▸ To do
Report each line of the entries that contains the word "active", copied in full.

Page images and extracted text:
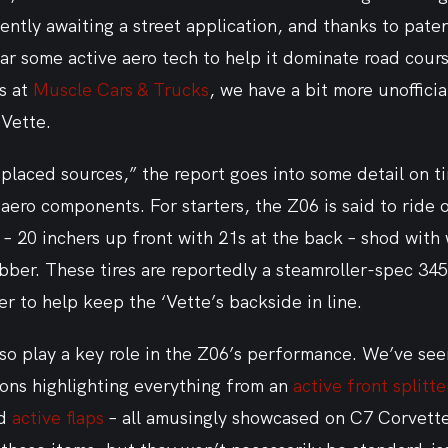
tly awaiting a street application, and thanks to patent
ar some active aero tech to help it dominate road cour
s at 
Muscle Cars & Trucks
, we have a bit more unofficia
‘Vette.
-placed sources,” the report goes into some detail on ti
ero components. For starters, the Z06 is said to ride on
– 20 inchers up front with 21s at the back – shod with
bber. These tires are reportedly a steamroller-spec 345
ter to help keep the ‘Vette’s backside in line.
lso play a key role in the Z06’s performance. We’ve se
ons highlighting everything from an 
active front splitte
d 
active flaps
 – all amusingly showcased on C7 Corvette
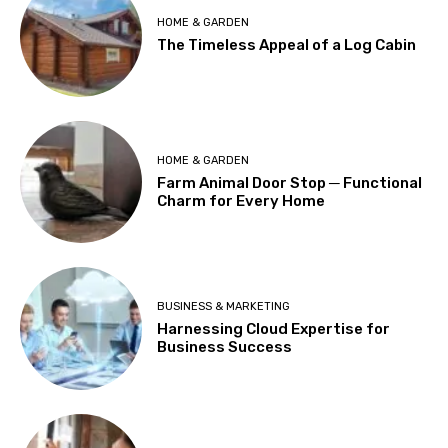
HOME & GARDEN
The Timeless Appeal of a Log Cabin
HOME & GARDEN
Farm Animal Door Stop ─ Functional
Charm for Every Home
BUSINESS & MARKETING
Harnessing Cloud Expertise for
Business Success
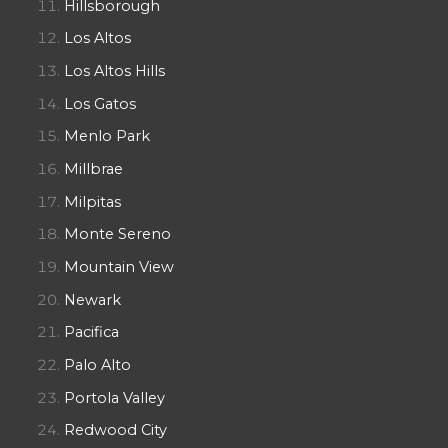
Hillsborough
Los Altos
Los Altos Hills
Los Gatos
Menlo Park
Millbrae
Milpitas
Monte Sereno
Mountain View
Newark
Pacifica
Palo Alto
Portola Valley
Redwood City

▸ Finished exercise
ar some active aero tech to help it dominate road cour
active front splitte
active flaps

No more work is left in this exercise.